The backup produces a directory per repository containing:

REPO/
  repository/          # bare git clone
  issues/              # one JSON file per issue
  pull_requests/       # one JSON file per PR
  milestones/          # milestone metadata
  releases/            # release metadata + downloaded assets
  wiki/                # wiki git repository clone
  stars.json           # list of stargazers
  watchers.json        # list of watchers

git-annex / DataLad Integration #

Integration level: git-only.

python-github-backup writes its output to a local directory. The JSON metadata files are small and well-suited for direct git tracking, while release assets (binaries, tarballs) can be large and are better suited for git-annex.

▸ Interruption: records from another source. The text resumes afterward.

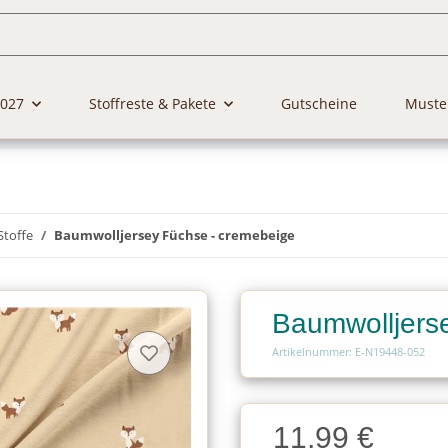
2027
Stoffreste & Pakete
Gutscheine
Muste
Stoffe
Baumwolljersey Füchse - cremebeige
Baumwolljers
Artikelnummer: E-N19448-052
Charge
11,99 €
Charge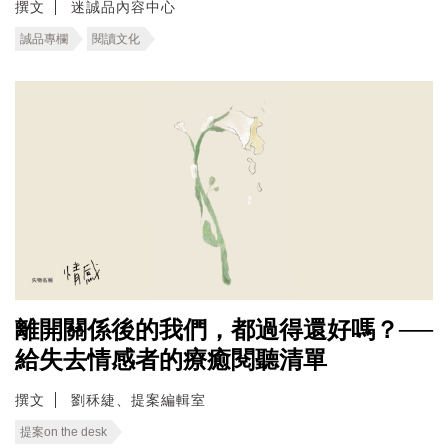
撰文
迷誠品內容中心
誠品專欄
閱讀文化
離開關係後的我們，都過得還好嗎？──
給失去情感者的療癒閱聽清單
撰文
劉秝緁、提案編輯室
提案on the desk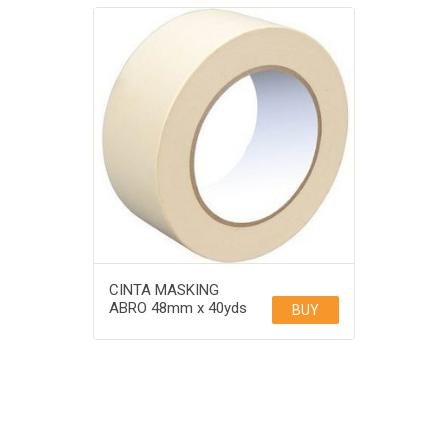
CINTA MASKING
ABRO 48mm x 40yds
BUY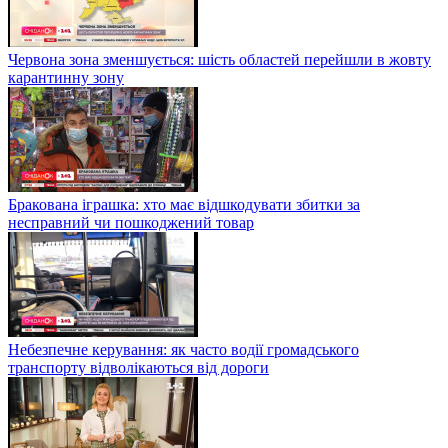
Червона зона зменшується: шість областей перейшли в жовту
карантинну зону
Бракована іграшка: хто має відшкодувати збитки за
несправний чи пошкоджений товар
Небезпечне керування: як часто водії громадського
транспорту відволікаються від дороги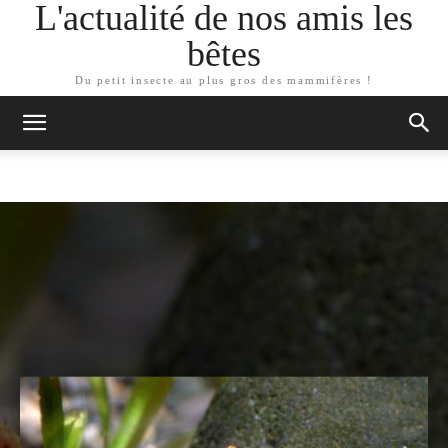
L'actualité de nos amis les
bêtes
Du petit insecte au plus gros des mammifères !
ARTICLES SIMILAIRES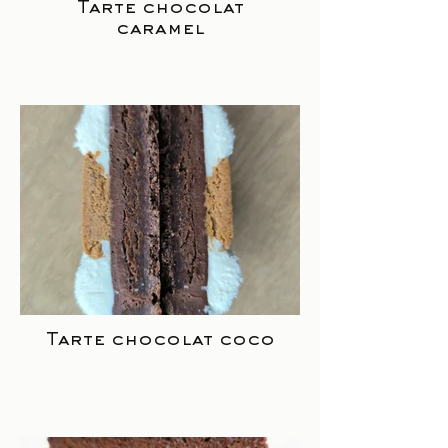
Tarte chocolat
caramel
Tarte chocolat coco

A recommended workflow for archiving into a DataLad dataset:

# Create a DataLad dataset for GitHub backups
datalad create github-archive
cd github-archive

# Run the backup
github-backup ORG --token "$GITHUB_TOKEN" \
    --organization --all \
    --output-directory .

# Save everything -- git-annex will handle large files automatically
# based on .gitattributes annex.largefiles settings
datalad save -m "GitHub backup $(date +%Y-%m-%d)"

For periodic backups, wrap the command with datalad run to record provenance:

datalad run -m "Update GitHub backup" \
    --output "ORG/" \
    github-backup ORG --token "$GITHUB_TOKEN" \
        --organization --all \
        --output-directory .

AI Readiness #

Level: ai-ready.

The tool produces JSON files for all metadata (issues, PRs, milestones, releases, stars). These are directly parseable by any programming language or LLM:

  • Issue and PR JSON includes full comment threads with timestamps and author info.
  • The structured format makes it straightforward to build summaries, search across issues, or analyze project activity patterns.
  • Wiki content (cloned as a git repository of markdown files) is immediately readable by LLMs.

No format conversion is needed for AI consumption. The JSON metadata is well-structured and self-describing.